The morning rain and storms are out of here, and the rest of the day is featuring pretty decent weather as a dry slot of air moves into the state, and we are seeing a gradually clearing sky and very warm temperatures as highs are climbing into the lower 80s. Tonight will feature passing clouds and lows around 60°.
MORE RAIN/STORMS: A warm front begins to lift north out of the Gulf tonight, bringing an unstable air mass back to Alabama, and occasional rain and storms will highlight the forecast for tomorrow, especially during the afternoon and evening hours. Where these pulse-like storms form they could be strong, and could become severe, the SPC has defined an “enhanced risk” (level 3/5) of severe storms for a few counties in West Alabama… there is a “slight risk” (level 2/5) as far east as Decatur, Ashland, Troy, and Foley… and a “marginal risk” (level 1/5) for the rest of the state.
The main threat from these storms will be large hail and damaging wind gusts, pretty typical of what we see on a summer day in Alabama.
Then tomorrow night, we will be watching clusters of storms work across the Mississippi Valley along the warm front and these are expected to move into Alabama late Friday night and into the first half of Saturday. The SPC has has much of the state in a “marginal” to “slight risk” to start our Saturday.
These cluster of storms will be pushing rapidly east across Alabama and will be capable of producing large hail, strong, potentially damaging winds, and a few tornadoes are possible. The storm threat winds down by the midday hour, and Saturday afternoon looks dry with highs in the 70s.

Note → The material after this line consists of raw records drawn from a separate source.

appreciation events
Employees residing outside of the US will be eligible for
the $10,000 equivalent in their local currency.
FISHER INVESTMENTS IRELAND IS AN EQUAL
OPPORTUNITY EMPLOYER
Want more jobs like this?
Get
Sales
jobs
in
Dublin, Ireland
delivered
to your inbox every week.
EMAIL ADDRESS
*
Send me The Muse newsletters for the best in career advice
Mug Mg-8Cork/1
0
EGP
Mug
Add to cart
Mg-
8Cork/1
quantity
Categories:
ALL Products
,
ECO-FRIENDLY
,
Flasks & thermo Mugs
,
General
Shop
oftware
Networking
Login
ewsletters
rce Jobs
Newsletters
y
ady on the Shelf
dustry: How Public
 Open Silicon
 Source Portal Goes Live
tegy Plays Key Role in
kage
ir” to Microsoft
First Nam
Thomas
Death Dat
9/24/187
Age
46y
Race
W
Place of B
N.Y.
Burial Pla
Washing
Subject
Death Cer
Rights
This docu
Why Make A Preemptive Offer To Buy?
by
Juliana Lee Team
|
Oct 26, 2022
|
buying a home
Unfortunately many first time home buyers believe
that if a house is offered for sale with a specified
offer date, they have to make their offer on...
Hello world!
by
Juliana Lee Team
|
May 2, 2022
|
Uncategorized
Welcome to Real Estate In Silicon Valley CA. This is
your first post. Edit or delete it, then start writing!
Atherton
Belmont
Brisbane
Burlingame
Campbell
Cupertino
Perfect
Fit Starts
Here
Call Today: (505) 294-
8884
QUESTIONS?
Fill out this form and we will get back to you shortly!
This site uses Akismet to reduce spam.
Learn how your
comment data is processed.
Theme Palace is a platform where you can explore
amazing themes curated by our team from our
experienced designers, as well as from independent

Rainfall totals between now and midday Saturday afternoon could be in the 1-3 inch range across the state, so some isolated flooding is possible, but of course the main concern will continue to be numerous rivers across the state, which continue to run full from recent rains.
BEACH FORECAST CENTER: Get the latest weather and rip current forecasts for the beaches from Fort Morgan to Panama City on our Beach Forecast Center page. There, you can select the forecast of the region that you are interested in visiting.
WORLD TEMPERATURE EXTREMES: Over the last 24 hours, the highest observation outside the U.S. was 114.1F at Kayes, Mali. The lowest observation was -95.1F at University Dome, Antarctica.
CONTIGUOUS TEMPERATURE EXTREMES: Over the last 24 hours, the highest observation was 103F at Falcon Lake, TX. The lowest observation was 6F Perter Sinks, UT.
WEATHER ON THIS DATE IN 1926: The lightning-set oil depot fire near San Luis Obispo CA boiled over and engulfed 900 acres. Many tornado vorticies resulted from the intense heat of the fire. One such tornado traveled 1000 yards, picked up a house and carried it 150 feet, killing the two occupants inside.